I get to work very early in the morning. I am usually the first one in, although there are other early birds who sometimes get there before I do. Yesterday I arrived at work and as the bus pulled up, I got my wallet out. I carry the key to the building in my zippered change compartment on the back of my wallet. I have never lost it. I have never misplaced it. I am very, very, particular about putting it right back where it belongs after I unlock the upstairs doors.
It's a dark, dark, morning. I was picked up by WheelTrans, before six and it's now a little before 7 - the ride was uneventful. I enjoyed looking out the windows and seeing the decorations on many of the houses. Children's hands had created an army of snow men along with a few decidedly busty snow women. It's the kind of scene that makes one long for a hot chocolate and the sound of sleigh bells. We arrived at work and I was getting myself ready.

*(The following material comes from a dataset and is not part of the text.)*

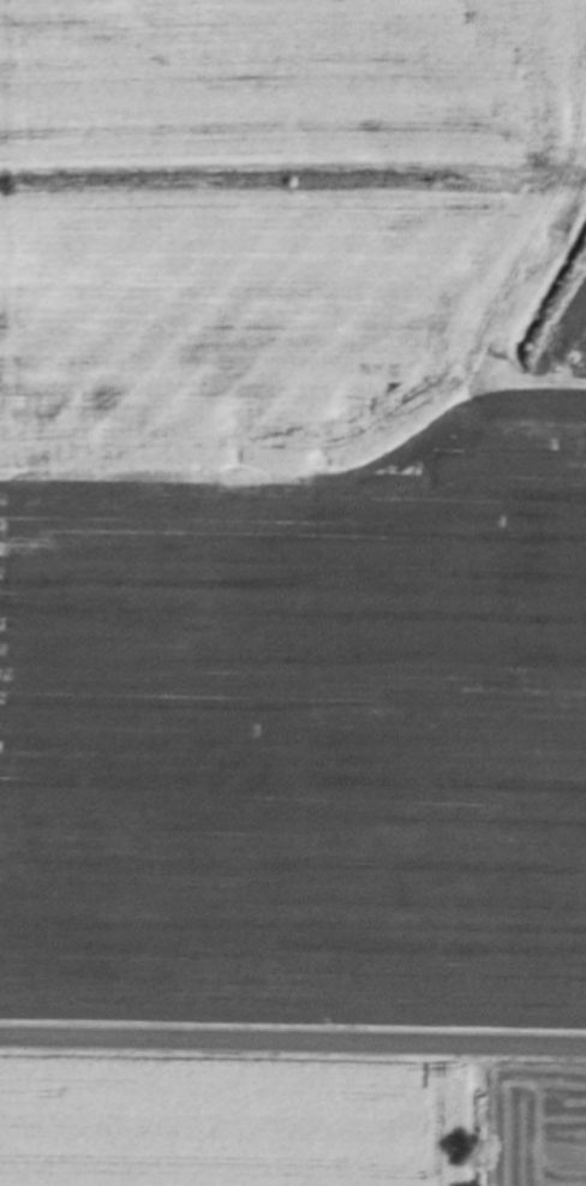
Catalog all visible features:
crop: (293, 503)
road: (293, 1046)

I pulled out my trusty wallet, the one with the monkey face on it that I love but can't find a replacement for, worn and tattered as it is. Zipping open the change compartment, I am stunned to see that the key isn't there. My apartment key is there. But the key to let me in is gone. The driver is coming around to open the ramp. I can't get out, it's cold, I'll freeze, it's very early, I'll freeze. What do I do?
As the ramp is being unfolded, I say to him, "I'm sorry but I have a real problem." I explain to him about the key. I go into way too much detail, talking really fast and somewhat breathlessly, about how I always put the key back when I use it. I decided he even needed to know that I've been coming here for over seven years and I've never made this mistake. He stood there. patient and listening. He didn't interrupt me or try to deflect the flow of words. He let them trickle to a stop.
"Well, what would you like me to do? Any solutions to this?" His voice was patient.
I started to talk about a Tim's being around the corner, maybe he could let me off there and I could call for help. He nodded, told me it was a good idea, and folded up the ramp. I was on the phone trying to call Joe when I remembered where the key was, I'd put it in the small pocket above the big pocket in my pants. Then, with a shock, I remembered I was wearing the same pants.
When my fingers touched the key, I felt such bliss! I called to the driver, who hadn't cleared the end of the driveway yet, explained to him that I had the key and loved the sensation of the bus backing up. I got in to the building easily and was soon up in my office.
I have to say, the driver's patience, and understanding, and lack of upset, and willingness to find a solution that worked was notable. He was exceptional in his dealings with me. I never felt a bother. I never felt stupid. I never felt that he was, in any way, angry at the disruption to his day and to his schedule.
He's the model for how I want to be when I provide service. Hell, he's the model for how I want to be period.
Support that doesn't diminish - that's my personal goal.